Q. What do you want people to know about the harms of sex trafficking?
Talk to the victims and you’ll see how brutally they’re treated. All victims of sex trafficking are trafficked into prostitution. If you maintain this as a theoretical, policy question, you might be swayed by the pro-prostitution and so-called sex work proponents who portray themselves as happy, willing, consensual, saying, “I’m making money like I never have before.”
But this isn’t a job like any other.
I have never met a survivor who hasn’t used drugs or alcohol to get through it. One of the best studies of trauma in commercial sex, a study led by Dr. Melissa Farley, found that the PTSD levels of prostituted women is at the same level as combat veterans and victims of state torture. The same level! Because you cannot be used multiple times a day and night without disassociating. Almost every survivor I know has flashbacks: wakes up in the middle of the night sweating or cries randomly. PTSD follows survivors for years. In this country, it’s largely people of color and minors who are sex trafficked. They have no representation in any lobbying circle. So talk to them.

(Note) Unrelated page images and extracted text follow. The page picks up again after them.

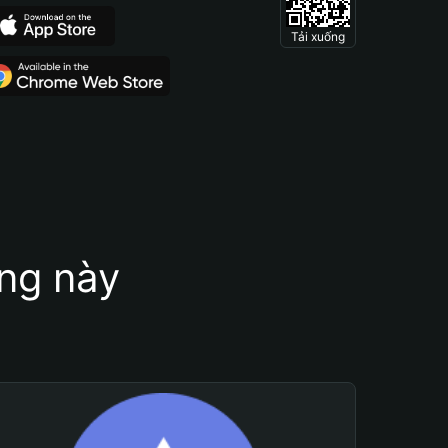
Tải xuống
ung này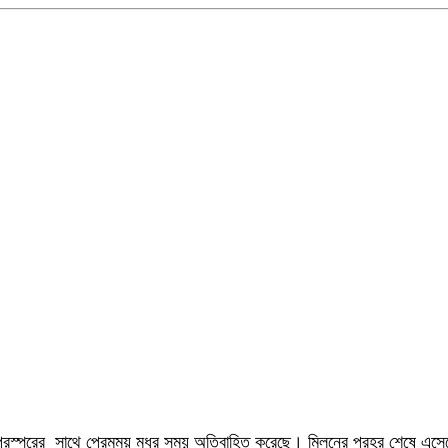
া পরস্পরের সাথে প্রেমময় মধুর সময় অতিবাহিত করেছে। মিলনের প্রহর শেষে এসেছ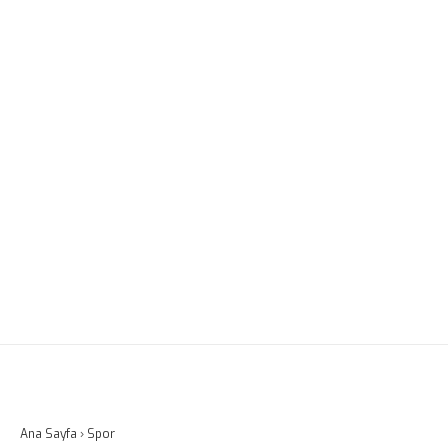
Ana Sayfa
›
Spor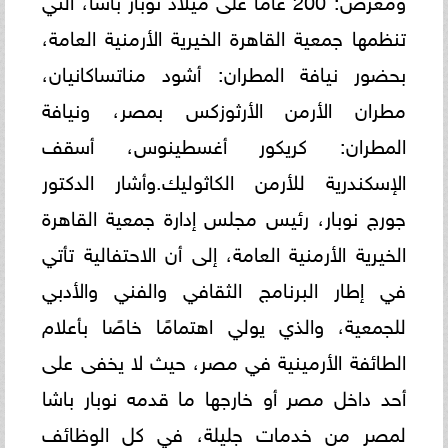
تنظمها جمعية القاهرة الخيرية الأرمنية العامة،
بحضور نيافة المطران: أشود مناتساكانيان،
مطران الأرمن الأرثوزكس بمصر، ونيافة
المطران: كريكور أغسطينوس، أسقف
الإسكندرية للأرمن الكاثوليك.وأشار الدكتور
جورج نوبار، رئيس مجلس إدارة جمعية القاهرة
الخيرية الأرمنية العامة، إلى أن الاحتفالية تأتي
في إطار البرنامج الثقافي والفني والأدبي
للجمعية، والذي يولي اهتمامًا خاصًا بأعلام
الطائفة الأرمينية في مصر، حيث لا يخفى على
أحد داخل مصر أو خارجها ما قدمه نوبار باشا
لمصر من خدمات جليلة، في كل الوظائف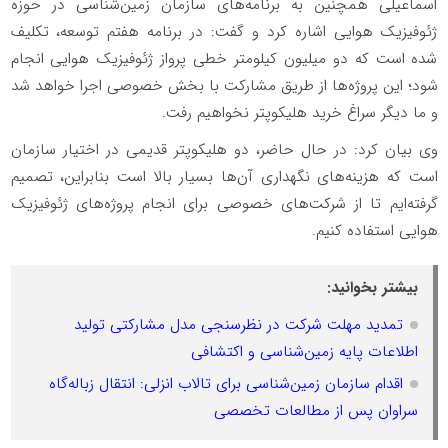
اسماعیلی همچنین به برنامه‌های سازمان زمین‌شناسی در حوزه
ژئوفیزیک هوایی اشاره کرد و گفت: در برنامه هفتم توسعه، تکلیف
شده است که دو میلیون کیلومتر خطی پرواز ژئوفیزیک هوایی انجام
شود؛ این پروژه‌ها از طریق مشارکت با بخش خصوصی اجرا خواهد شد
و ما دیگر سراغ خرید هلیکوپتر نخواهیم رفت.
وی بیان کرد: در حال حاضر، دو هلیکوپتر قدیمی در اختیار سازمان
است که هزینه‌های نگهداری آن‌ها بسیار بالا است بنابراین، تصمیم
گرفته‌ایم تا از شرکت‌های خصوصی برای انجام پروژه‌های ژئوفیزیک
هوایی استفاده کنیم.
بیشتر بخوانید:
تمدید مهلت شرکت در نظرسنجی مدل مشارکتی تولید
اطلاعات پایه زمین‌شناسی و اکتشافی
اقدام سازمان زمین‌شناسی برای تالاب انزلی: انتقال زباله‌گاه
سراوان پس از مطالعات تخصصی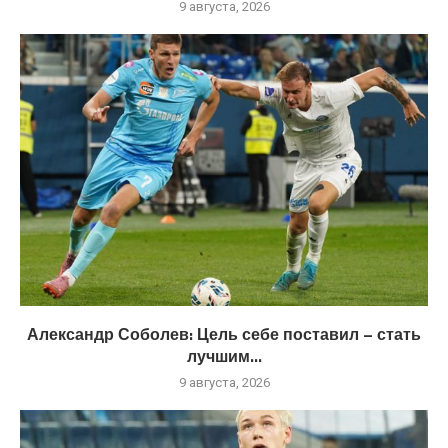
9 августа, 2026
Александр Соболев: Цель себе поставил – стать
лучшим...
9 августа, 2026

Talk to the people who have exited. That’s the other thing. Rachel Moran, who wrote the best book on this subject, “Paid For: My Journey Through Prostitution”—she says that when she was in the game, she would have fought us. She would have fought Demand Abolition. When she was in “the life,” she was so dependent on those payouts that she would have fought us just like her sisters are fighting us now.
Q. How did you originally get involved in this work?
I worked for the US Agency for International Development (USAID) in Romania, and as part of my portfolio in the democracy sector, I interviewed women who had been trafficked to Western Europe. What reoccurred was a very typical story: after the fall of communism the economies of Eastern Europe collapsed, and young women who had no jobs were tricked into going abroad for jobs they dreamed of and wanted. Jobs in restaurants or eldercare, babysitting, they were promised these jobs.
But instead what happened, once they got to a destination—whether it was Italy or Turkey, the Netherlands, or Germany—their passports were taken and they were pulled into the commercial sex industry, which is huge in Western Europe.
Many of the women who got arrested and deported back to Romania seemed like zombies to me. It was a horrifying experience to see 18-year-olds, 17-year-olds, 21-year-olds—they were always between the ages of 16 to 24—who not only had their bodies stolen, but their souls had been stolen. They were devastated by the experience. So that was my introduction to the work and to the crime of human trafficking, but also to the profound injustice of the economics of sex trafficking, because there’s a demand for a commodity and the commodity is bodies.
In Germany, or in the Netherlands, local women are not prostituting. They have other options. So women are imported, and it’s the bodies of poor, naive women from Ukraine or Moldova or Romania—they are the women who are exploited.
Q. What do you want to be known for?
I’m a truth-teller about the commercial sex industry. There are so many people right now fogging up the mirror on what it really does to people. It all goes back to when I was helping a 17-year-old walk to a car; she couldn’t walk because she’d been raped by hundreds of people in a few months. I mean, I cry still to this day, after 17 years. I’m like a journalist at heart, so the facts move me, and the fact that this hasn’t gotten better, it argues for Demand Abolition’s approach. Other stuff has been tried.
The views and opinions expressed in this interview are that of the interviewee and do not necessarily represent the views and opinions of Demand Abolition.
About the Spotlight Series
Across the world, people are doing powerful, innovative work to end prostitution and sex trafficking. Our Spotlight Series of blog posts features leaders in the anti-demand and abolitionist movements. We want to provide a showcase for these essential contributions to the fight against sexual abuse. The idea is simple: we’ll be asking people a few questions and publish their verbatim responses.